The billboards were for Buc-ee’s, the now famous travel center chain. But back then, Buc-ee’s wasn’t national phenomenon. If anything, it was gaining regional notoriety for its restrooms.

You see, Cintas had given Buc-ee’s an award for maintaining America’s Best Restroom. And the company was celebrating this accolade by begging travelers to try their restrooms out.

I eventually found myself in a Buc-ee’s restroom. And it did not disappoint.

Toilets were in their own private rooms. Urinals were in secluded cubicles. There were ample supplies of hand sanitizer and soap. And janitors were steps away, ready to spring into action if needed.

It immediately dawned on me that this arrangement was not financially sustainable – especially when you add in the cost of all those billboards advertising the restrooms. But as I walked out of Buc-ee’s moments later with $50 worth of merchandise and Beaver Nuggets, I realized where the funding really came from.

Still, I had no complaints. I’d spent a lifetime relieving myself behind roadside shrubs or in grungy gas station restrooms. Buc-ee’s seemed much better.

I imagine that this was the spirit behind the restroom revamps at Dallas-Fort Worth International Airport. By ponying up for facilities improvements, airport management could make travelers more comfortable — and more apt to spend money before boarding their flights.

The leaders of Chicago O’Hare Airport clearly felt differently. Hope was not a business plan for them. And they maintained their facilities accordingly.

Privacy, it seems, has a double standard.

But should it?


How much does a urinal partition cost?

My mind was still pondering this question as my bag appeared on the luggage belt in Chicago O’Hare Airport.

A quick Internet search provided the answer. Roughly $300 per partition.

That means, in a typical restroom with 5 to 7 urinals, partitions would cost $1,200 to $1,800 to install. A decent amount, no doubt. But hardly an exorbitant one.

And yet, the amount of establishments refuse to claim that cost is staggering.
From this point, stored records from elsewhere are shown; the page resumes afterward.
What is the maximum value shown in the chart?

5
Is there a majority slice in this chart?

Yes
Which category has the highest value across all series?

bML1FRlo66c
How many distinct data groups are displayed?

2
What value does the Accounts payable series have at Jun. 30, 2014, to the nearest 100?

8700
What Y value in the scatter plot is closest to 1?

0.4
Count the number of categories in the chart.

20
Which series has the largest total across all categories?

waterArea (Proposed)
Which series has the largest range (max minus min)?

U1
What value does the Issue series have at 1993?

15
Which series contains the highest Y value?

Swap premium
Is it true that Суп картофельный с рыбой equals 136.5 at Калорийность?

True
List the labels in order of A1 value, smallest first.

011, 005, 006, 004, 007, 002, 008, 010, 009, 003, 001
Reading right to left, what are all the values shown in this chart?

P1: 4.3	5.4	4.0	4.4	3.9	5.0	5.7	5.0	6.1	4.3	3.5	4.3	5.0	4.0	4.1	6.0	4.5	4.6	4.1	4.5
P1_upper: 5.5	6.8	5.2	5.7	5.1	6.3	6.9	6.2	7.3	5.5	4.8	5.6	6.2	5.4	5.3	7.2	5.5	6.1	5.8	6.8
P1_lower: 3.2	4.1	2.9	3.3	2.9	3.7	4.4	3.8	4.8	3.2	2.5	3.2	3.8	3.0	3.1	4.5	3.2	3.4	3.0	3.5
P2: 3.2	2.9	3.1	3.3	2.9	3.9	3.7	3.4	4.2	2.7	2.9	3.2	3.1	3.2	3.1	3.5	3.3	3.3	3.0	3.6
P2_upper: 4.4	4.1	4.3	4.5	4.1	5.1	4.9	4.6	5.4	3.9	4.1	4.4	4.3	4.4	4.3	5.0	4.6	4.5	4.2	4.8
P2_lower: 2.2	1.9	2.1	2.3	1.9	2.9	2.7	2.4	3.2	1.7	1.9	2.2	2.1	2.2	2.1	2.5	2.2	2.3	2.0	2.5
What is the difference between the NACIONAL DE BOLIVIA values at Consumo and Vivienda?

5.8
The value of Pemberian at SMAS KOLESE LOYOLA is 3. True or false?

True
I’ve started adding these overly public restrooms to a Demerit List. A list that now includes the restrooms at Chicago O’Hare Airport.

And once a restroom makes the list, I’ve tried to avoid returning it ever again.

You see, I find the situation unconscionable. Why would entities avoid paying a grand or two for some urinal partitions, when they’re likely paying twice as much to arrange the toilets in stalls?

But more than that, I view this no-partition arrangement as a broken promise.

For if I were to relieve myself out in the open, I would be — rightfully — assessed a ticket for public lewdness. But somehow, in a communal space, I’m expected to have momentary amnesia for that warning?

No.

I’m owed convenience. I’m owed discretion.

And so is everyone else who sets foot inside a public restroom.

It’s time that we set some standards for privacy. And it’s time that we invest properly in those standards.

Put up those partitions. Install those doors. Do all we can to protect the sanctity of solitude.

This is more than an obligation. This is a right.

Let’s ensure that it’s properly honored.